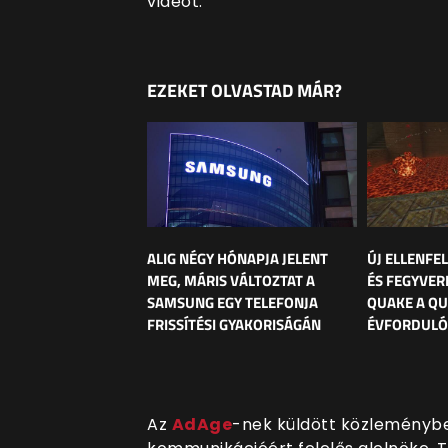
videót.
EZEKET OLVASTAD MÁR?
ALIG NÉGY HÓNAPJA JELENT
ÚJ ELLENFE
MEG, MÁRIS VÁLTOZTAT A
ÉS FEGYVER
SAMSUNG EGY TELEFONJA
QUAKE A Q
FRISSÍTÉSI GYAKORISÁGÁN
ÉVFORDULÓ
Az
AdAge
-nek küldött közleményb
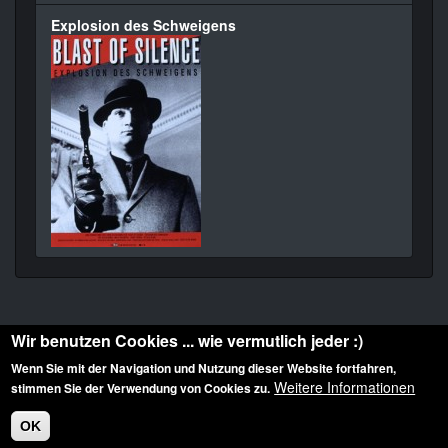
Explosion des Schweigens
Wir benutzen Cookies ... wie vermutlich jeder :)
Wenn Sie mit der Navigation und Nutzung dieser Website fortfahren,
Weitere Informationen
stimmen Sie der Verwendung von Cookies zu.
Diese Website ist urheberrechtlich geschützt: © 2010-2026 der Film Noir de. Alle
Rechte vorbehalten.
OK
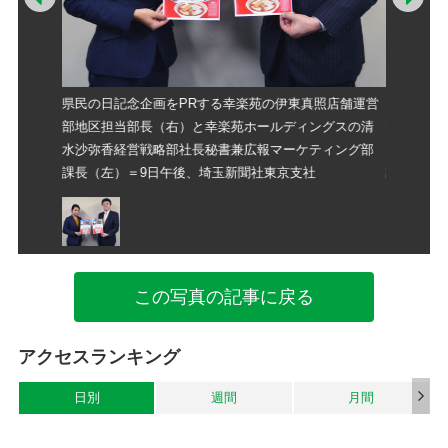
照店舗運営
県民の日記念企画をPRする幸楽苑の伊東真照店舗運営
県民の日
グスの清
部地区担当部長（右）と幸楽苑ホールディングスの清
部地区担
ィング部
水沙弥香経営戦略部社長秘書兼広報マーケティング部
水沙弥香
課長（左）＝9日午後、埼玉新聞社東京支社
課長（左
この写真の記事に戻る
アクセスランキング
日別
週間
月間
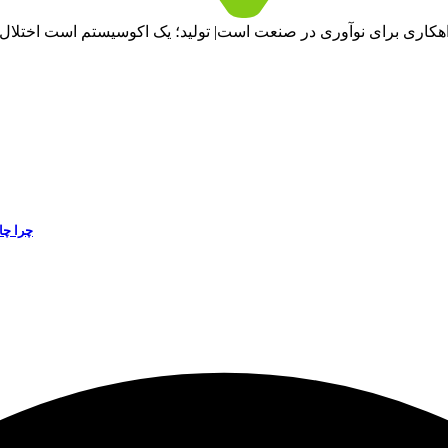
هکاری برای نوآوری در صنعت است| تولید؛ یک اکوسیستم است اختلا
چرا چا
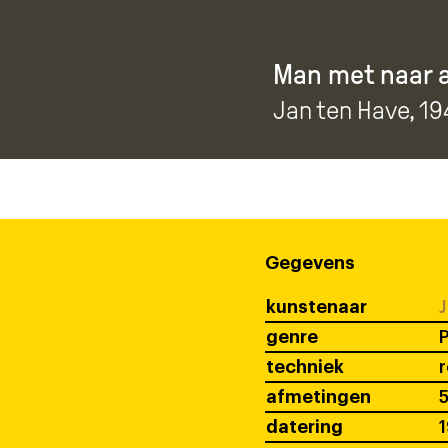
Man met naar 
Jan ten Have
, 1
Gegevens
kunstenaar
J
genre
P
techniek
r
afmetingen
5
datering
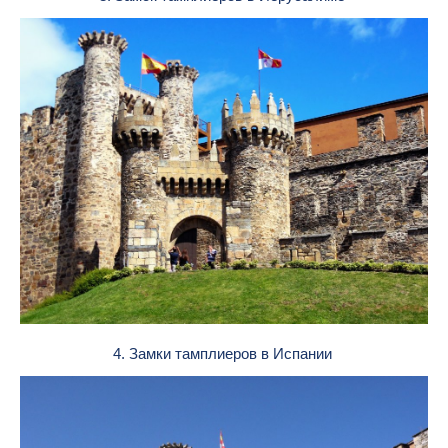
4. Замки тамплиеров в Испании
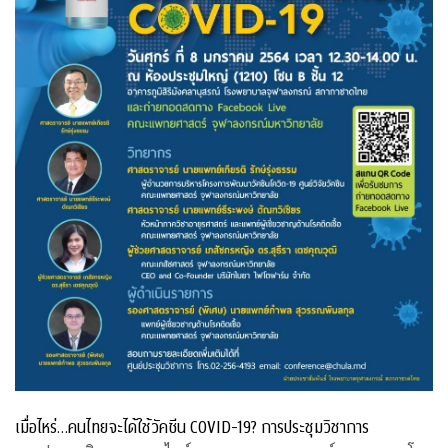
เมื่อไหร่…คนไทยจะได้ใช้วัคซีน COVID-19? การประชุมวิชาการ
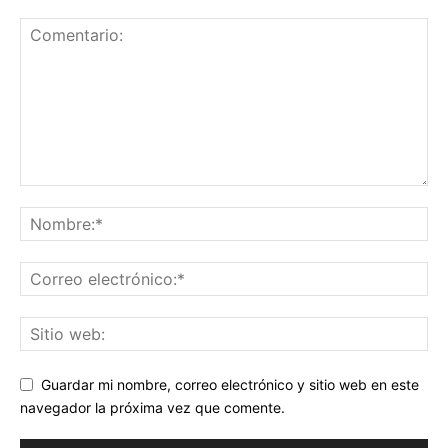
Guardar mi nombre, correo electrónico y sitio web en este
navegador la próxima vez que comente.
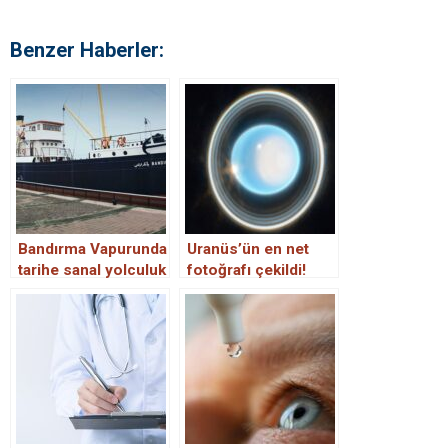
Benzer Haberler:
Bandırma Vapurunda
Uranüs’ün en net
tarihe sanal yolculuk
fotoğrafı çekildi!
Tarihe geçecek
görüntü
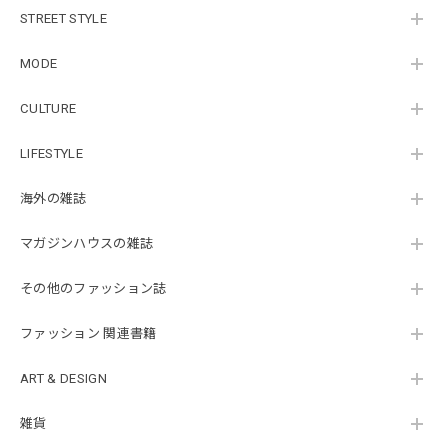
STREET STYLE
MODE
CULTURE
LIFESTYLE
海外の雑誌
マガジンハウスの雑誌
その他のファッション誌
ファッション 関連書籍
ART & DESIGN
雑貨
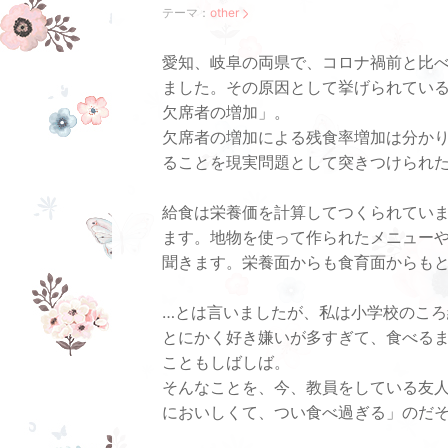
テーマ：
other
愛知、岐阜の両県で、コロナ禍前と比
ました。その原因として挙げられてい
欠席者の増加」。
欠席者の増加による残食率増加は分か
ることを現実問題として突きつけられ
給食は栄養価を計算してつくられてい
ます。地物を使って作られたメニュー
聞きます。栄養面からも食育面からも
…とは言いましたが、私は小学校のこ
とにかく好き嫌いが多すぎて、食べる
こともしばしば。
そんなことを、今、教員をしている友
においしくて、つい食べ過ぎる」のだ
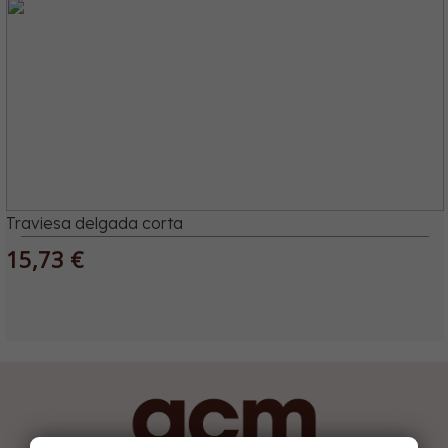
Traviesa delgada corta
15,73 €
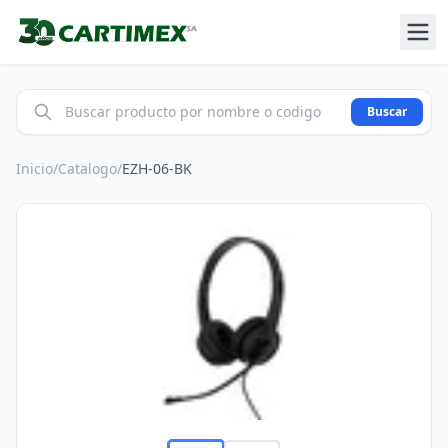
Buscar
Inicio
/
Catalogo
/
EZH-06-BK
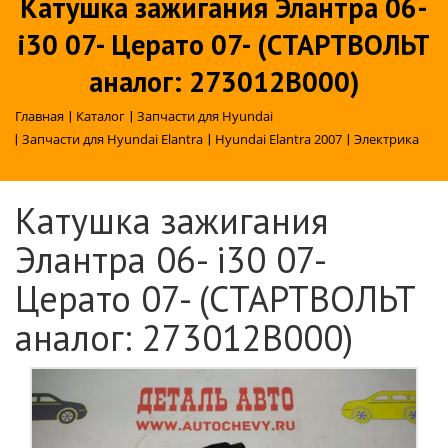
Катушка зажигания Элантра 06-
i30 07- Церато 07- (СТАРТВОЛЬТ
аналог: 273012B000)
Главная
|
Каталог
|
Запчасти для Hyundai
|
Запчасти для Hyundai Elantra
|
Hyundai Elantra 2007
|
Электрика
Катушка зажигания
Элантра 06- i30 07-
Церато 07- (СТАРТВОЛЬТ
аналог: 273012B000)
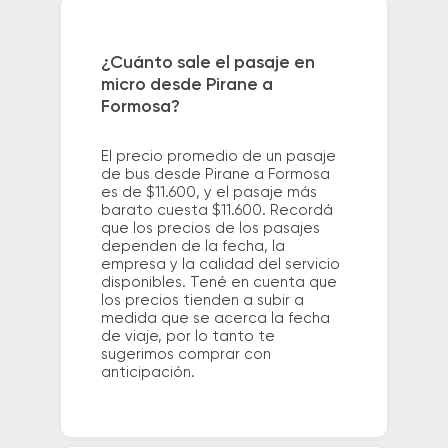
¿Cuánto sale el pasaje en
micro desde Pirane a
Formosa?
El precio promedio de un pasaje
de bus desde Pirane a Formosa
es de $11.600, y el pasaje más
barato cuesta $11.600. Recordá
que los precios de los pasajes
dependen de la fecha, la
empresa y la calidad del servicio
disponibles. Tené en cuenta que
los precios tienden a subir a
medida que se acerca la fecha
de viaje, por lo tanto te
sugerimos comprar con
anticipación.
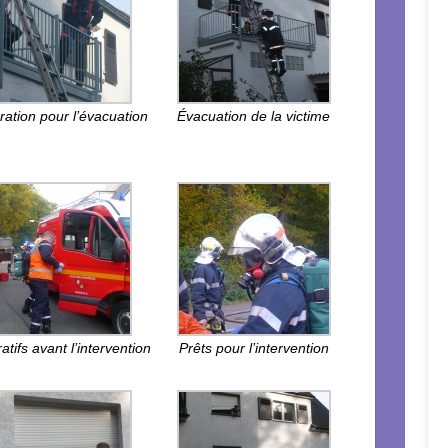
ration pour l’évacuation
Évacuation de la victime
atifs avant l’intervention
Prêts pour l’intervention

▶ [What needs to be done] Show all lines above containing "Катушка".

▶ [Answer to this exercise]
Катушка зажигания Элантра 06-
Катушка зажигания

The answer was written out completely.